If your lymphoma comes back, you may experience many of the same emotions you did when you were first diagnosed. Shock, disbelief, anxiety, fear, anger, grief, and a sense of loss of control are all common and normal. Some people may even find this diagnosis more upsetting than the first one and it may cause you to doubt your original treatment decisions or choices after treatment. Remember that the choices you and your doctor made at the time of your original treatment were based on the information available at that time and that, while it is not an unusual initial reaction, feeling guilt and blame for having made inadequate decisions do not fit into the equation at this point in time.

It is understandable to worry that you will not have the strength to cope with another round of tests and treatments. However, keep in mind that because of your last experience, you are better prepared to face the challenges that lie ahead. For example, patients with recurrent lymphoma have the following resources:

  • Knowledge about lymphoma and its terminology, which helps reduce some fear and anxiety related to the unknown
  • Familiarity with lymphoma treatments and their side effects, as well as strategies to reduce side effects
  • Previous relationships with your healthcare team
  • A better understanding of your health insurance
  • Familiarity with different sources of support, including family and friends, support groups, and trained professionals
  • Experience practicing stress-reducing methods, such as exercise, meditation, or spending time with friends

Remember, your lymphoma was successfully treated once, so it may be successfully treated again. Use whatever support you can to get through this relapse.
━━━━━━━━━━━━━━━━
> [Exercise aim] Copy the passage on coping when lymphoma comes back word for word, in full.
━━━━━━━━━━━━━━━━
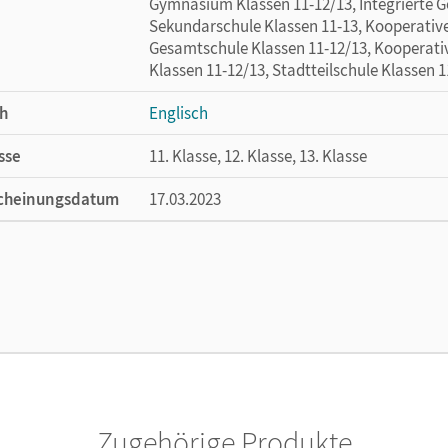
Gymnasium Klassen 11-12/13, Integrierte G
Sekundarschule Klassen 11-13, Kooperativ
Gesamtschule Klassen 11-12/13, Kooperati
Klassen 11-12/13, Stadtteilschule Klassen 1
h
Englisch
sse
11. Klasse, 12. Klasse, 13. Klasse
cheinungsdatum
17.03.2023
ße
Länge: 19 cm, Breite: 12,7 cm, Höhe: 1,1 cm
lag
Cornelsen Verlag
autor/-in
Shakespeare, William
or/-in
Baasner, Martina; Baasner, Peter
Zugehörige Produkte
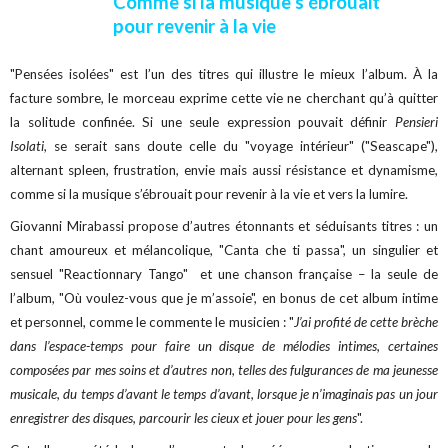
Comme si la musique s’ébrouait
pour revenir à la vie
"Pensées isolées" est l’un des titres qui illustre le mieux l’album. À la
facture sombre, le morceau exprime cette vie ne cherchant qu’à quitter
la solitude confinée. Si une seule expression pouvait définir
Pensieri
Isolati
, se serait sans doute celle du "voyage intérieur" ("Seascape"),
alternant spleen, frustration, envie mais aussi résistance et dynamisme,
comme si la musique s’ébrouait pour revenir à la vie et vers la lumire.
Giovanni Mirabassi propose d’autres étonnants et séduisants titres : un
chant amoureux et mélancolique, "Canta che ti passa", un singulier et
sensuel "Reactionnary Tango" et une chanson française – la seule de
l’album, "Où voulez-vous que je m’assoie", en bonus de cet album intime
et personnel, comme le commente le musicien : "
J’ai profité de cette brèche
dans l’espace-temps pour faire un disque de mélodies intimes, certaines
composées par mes soins et d’autres non, telles des fulgurances de ma jeunesse
musicale, du temps d’avant le temps d’avant, lorsque je n’imaginais pas un jour
enregistrer des disques, parcourir les cieux et jouer pour les gens
".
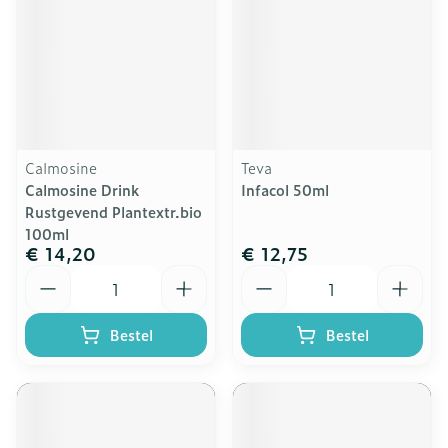
Calmosine
Teva
Calmosine Drink
Infacol 50ml
Rustgevend Plantextr.bio
100ml
€ 14,20
€ 12,75
Aantal
Aantal
Bestel
Bestel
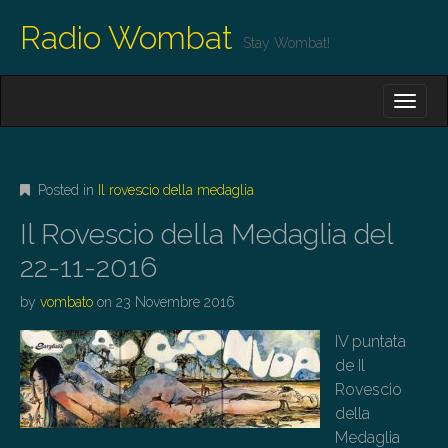
Radio Wombat
Stay Wombat!
M
S
K
A
I
I
P
T
N
O
Posted in
Il rovescio della medaglia
M
C
O
E
Il Rovescio della Medaglia del
N
N
T
22-11-2016
E
U
N
by
vombato
on
23 Novembre 2016
T
IV puntata
de Il
Rovescio
della
Medaglia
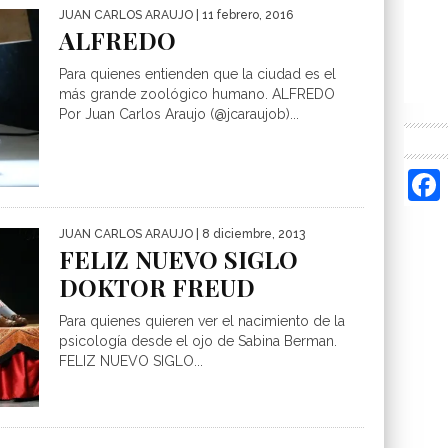
JUAN CARLOS ARAUJO
| 11 febrero, 2016
ALFREDO
Para quienes entienden que la ciudad es el
más grande zoológico humano. ALFREDO
Por Juan Carlos Araujo (@jcaraujob)...
JUAN CARLOS ARAUJO
| 8 diciembre, 2013
FELIZ NUEVO SIGLO
DOKTOR FREUD
Para quienes quieren ver el nacimiento de la
psicología desde el ojo de Sabina Berman.
FELIZ NUEVO SIGLO...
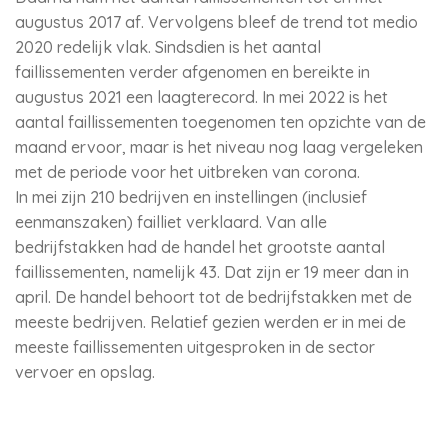
augustus 2017 af. Vervolgens bleef de trend tot medio
2020 redelijk vlak. Sindsdien is het aantal
faillissementen verder afgenomen en bereikte in
augustus 2021 een laagterecord. In mei 2022 is het
aantal faillissementen toegenomen ten opzichte van de
maand ervoor, maar is het niveau nog laag vergeleken
met de periode voor het uitbreken van corona.
In mei zijn 210 bedrijven en instellingen (inclusief
eenmanszaken) failliet verklaard. Van alle
bedrijfstakken had de handel het grootste aantal
faillissementen, namelijk 43. Dat zijn er 19 meer dan in
april. De handel behoort tot de bedrijfstakken met de
meeste bedrijven. Relatief gezien werden er in mei de
meeste faillissementen uitgesproken in de sector
vervoer en opslag.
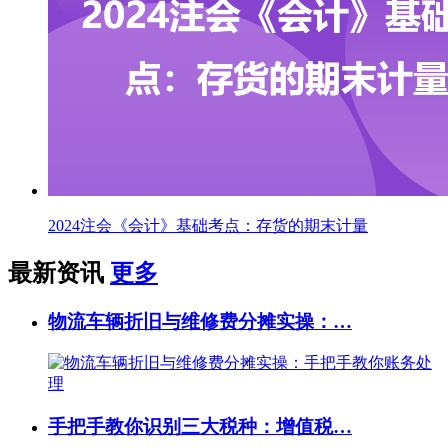
2024注会《会计》基础考点：存货的期末计量
最新资讯
更多
物流车辆折旧与维修费分摊实操：…
手把手教你识别三大税种：增值税…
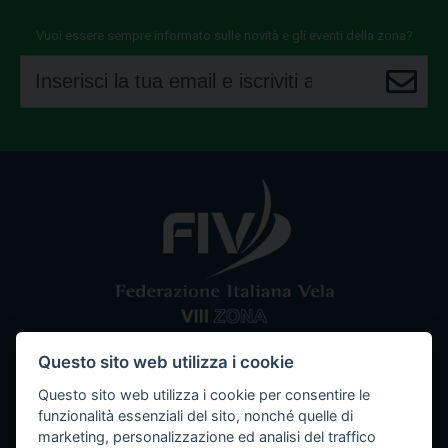
Vuoi essere sempre informato sulle novità e gli eventi della zona?
Questo sito web utilizza i cookie
Comitato VIII Zona
Federazione Italiana Vela
Questo sito web utilizza i cookie per consentire le
Tel / Fax: 080 5351067
Email: segreteria@ottavazona.org
PEC:
funzionalità essenziali del sito, nonché quelle di
ottavazona@pec.it
Stadio della Vittoria, 4 Bari (BA) - 70123
marketing, personalizzazione ed analisi del traffico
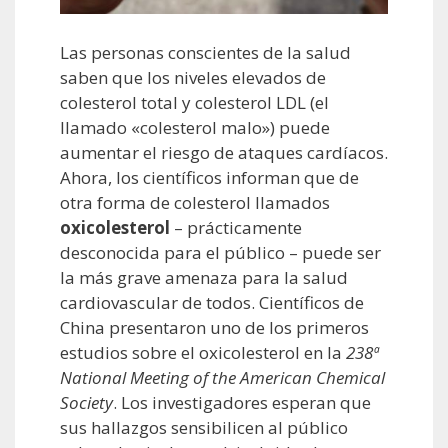
Las personas conscientes de la salud
saben que los niveles elevados de
colesterol total y colesterol LDL (el
llamado «colesterol malo») puede
aumentar el riesgo de ataques cardíacos.
Ahora, los científicos informan que de
otra forma de colesterol llamados
oxicolesterol
– prácticamente
desconocida para el público – puede ser
la más grave amenaza para la salud
cardiovascular de todos. Científicos de
China presentaron uno de los primeros
estudios sobre el oxicolesterol en la
238ª
National Meeting of the American Chemical
Society
. Los investigadores esperan que
sus hallazgos sensibilicen al público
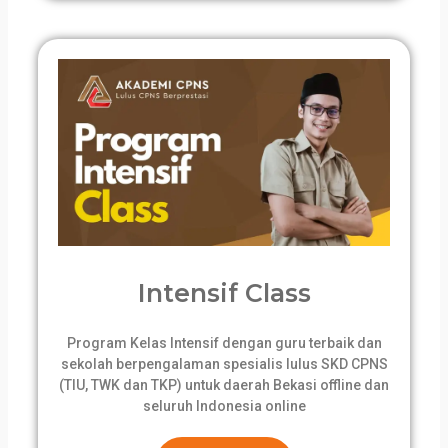
Intensif Class
Program Kelas Intensif dengan guru terbaik dan
sekolah berpengalaman spesialis lulus SKD CPNS
(TIU, TWK dan TKP) untuk daerah Bekasi offline dan
seluruh Indonesia online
━━━━━━━━━━━━━━━━
> [Answer below]
If your lymphoma comes back, you may experience many of the same emotions you did when you were first diagnosed. Shock, disbelief, anxiety, fear, anger, grief, and a sense of loss of control are all common and normal. Some people may even find this diagnosis more upsetting than the first one and it may cause you to doubt your original treatment decisions or choices after treatment. Remember that the choices you and your doctor made at the time of your original treatment were based on the information available at that time and that, while it is not an unusual initial reaction, feeling guilt and blame for having made inadequate decisions do not fit into the equation at this point in time.

It is understandable to worry that you will not have the strength to cope with another round of tests and treatments. However, keep in mind that because of your last experience, you are better prepared to face the challenges that lie ahead. For example, patients with recurrent lymphoma have the following resources:

  • Knowledge about lymphoma and its terminology, which helps reduce some fear and anxiety related to the unknown
  • Familiarity with lymphoma treatments and their side effects, as well as strategies to reduce side effects
  • Previous relationships with your healthcare team
  • A better understanding of your health insurance
  • Familiarity with different sources of support, including family and friends, support groups, and trained professionals
  • Experience practicing stress-reducing methods, such as exercise, meditation, or spending time with friends

Remember, your lymphoma was successfully treated once, so it may be successfully treated again. Use whatever support you can to get through this relapse.